▸ TASK DESCRIPTION: From the entries below, report how many lines contain the string "project". Only the number is wanted.
§ §
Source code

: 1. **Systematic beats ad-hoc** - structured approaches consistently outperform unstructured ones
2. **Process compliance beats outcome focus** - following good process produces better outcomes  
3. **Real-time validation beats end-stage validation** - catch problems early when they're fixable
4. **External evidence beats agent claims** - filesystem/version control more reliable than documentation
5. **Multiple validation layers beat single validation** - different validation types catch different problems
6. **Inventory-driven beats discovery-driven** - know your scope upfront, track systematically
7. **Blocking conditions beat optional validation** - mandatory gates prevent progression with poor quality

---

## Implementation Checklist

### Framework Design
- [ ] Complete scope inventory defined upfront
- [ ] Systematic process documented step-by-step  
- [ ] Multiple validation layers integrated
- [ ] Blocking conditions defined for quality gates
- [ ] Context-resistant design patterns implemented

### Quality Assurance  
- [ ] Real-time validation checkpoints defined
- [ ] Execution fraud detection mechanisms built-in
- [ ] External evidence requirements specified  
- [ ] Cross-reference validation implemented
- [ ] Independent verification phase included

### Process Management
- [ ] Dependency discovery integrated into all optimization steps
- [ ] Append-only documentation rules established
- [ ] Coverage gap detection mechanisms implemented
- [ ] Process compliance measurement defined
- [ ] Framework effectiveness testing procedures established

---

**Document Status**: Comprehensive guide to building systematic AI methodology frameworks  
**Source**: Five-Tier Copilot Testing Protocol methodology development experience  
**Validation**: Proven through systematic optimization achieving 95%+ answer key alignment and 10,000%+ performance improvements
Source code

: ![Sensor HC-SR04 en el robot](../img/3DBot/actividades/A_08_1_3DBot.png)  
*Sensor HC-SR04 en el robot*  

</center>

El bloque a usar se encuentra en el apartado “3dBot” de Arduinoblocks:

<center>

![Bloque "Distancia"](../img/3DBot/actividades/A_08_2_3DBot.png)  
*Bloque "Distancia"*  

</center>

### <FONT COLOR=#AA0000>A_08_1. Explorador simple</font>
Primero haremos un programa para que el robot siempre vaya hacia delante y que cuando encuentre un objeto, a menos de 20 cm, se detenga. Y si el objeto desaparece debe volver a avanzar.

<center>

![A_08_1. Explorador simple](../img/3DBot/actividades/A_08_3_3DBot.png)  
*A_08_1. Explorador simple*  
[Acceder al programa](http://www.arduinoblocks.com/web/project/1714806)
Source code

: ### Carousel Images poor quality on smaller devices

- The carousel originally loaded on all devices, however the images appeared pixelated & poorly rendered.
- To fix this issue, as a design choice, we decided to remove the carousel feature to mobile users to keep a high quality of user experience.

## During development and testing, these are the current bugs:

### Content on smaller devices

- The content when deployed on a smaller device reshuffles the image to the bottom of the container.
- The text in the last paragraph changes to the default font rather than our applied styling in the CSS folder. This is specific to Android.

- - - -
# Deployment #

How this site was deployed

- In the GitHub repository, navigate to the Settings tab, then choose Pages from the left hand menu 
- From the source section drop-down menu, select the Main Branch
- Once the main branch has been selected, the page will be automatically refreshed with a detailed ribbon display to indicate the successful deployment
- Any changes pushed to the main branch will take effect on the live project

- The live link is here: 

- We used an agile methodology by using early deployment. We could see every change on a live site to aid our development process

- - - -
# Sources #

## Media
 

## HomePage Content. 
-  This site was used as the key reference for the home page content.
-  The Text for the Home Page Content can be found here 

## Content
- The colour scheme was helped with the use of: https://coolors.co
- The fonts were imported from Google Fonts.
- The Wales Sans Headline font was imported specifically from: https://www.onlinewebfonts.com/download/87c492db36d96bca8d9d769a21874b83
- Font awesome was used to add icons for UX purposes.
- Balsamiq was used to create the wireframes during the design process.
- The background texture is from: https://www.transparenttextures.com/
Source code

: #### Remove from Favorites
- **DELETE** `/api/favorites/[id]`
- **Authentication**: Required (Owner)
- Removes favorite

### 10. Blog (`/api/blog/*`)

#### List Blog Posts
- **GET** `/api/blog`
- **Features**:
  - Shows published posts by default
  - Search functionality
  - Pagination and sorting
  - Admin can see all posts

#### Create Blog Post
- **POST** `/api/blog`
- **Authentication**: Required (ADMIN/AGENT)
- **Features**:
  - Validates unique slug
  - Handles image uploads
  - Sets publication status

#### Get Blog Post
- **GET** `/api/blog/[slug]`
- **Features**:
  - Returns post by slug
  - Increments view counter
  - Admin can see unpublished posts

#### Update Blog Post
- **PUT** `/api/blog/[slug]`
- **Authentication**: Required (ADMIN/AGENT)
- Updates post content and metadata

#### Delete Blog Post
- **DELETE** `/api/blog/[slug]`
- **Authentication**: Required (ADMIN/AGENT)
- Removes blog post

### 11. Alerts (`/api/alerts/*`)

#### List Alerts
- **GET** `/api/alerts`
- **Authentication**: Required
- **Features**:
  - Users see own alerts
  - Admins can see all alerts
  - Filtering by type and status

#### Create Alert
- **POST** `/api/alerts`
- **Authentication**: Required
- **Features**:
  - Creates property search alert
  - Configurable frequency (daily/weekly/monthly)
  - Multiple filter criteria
§ §
▸ OUTPUT FOR THIS EXERCISE: 2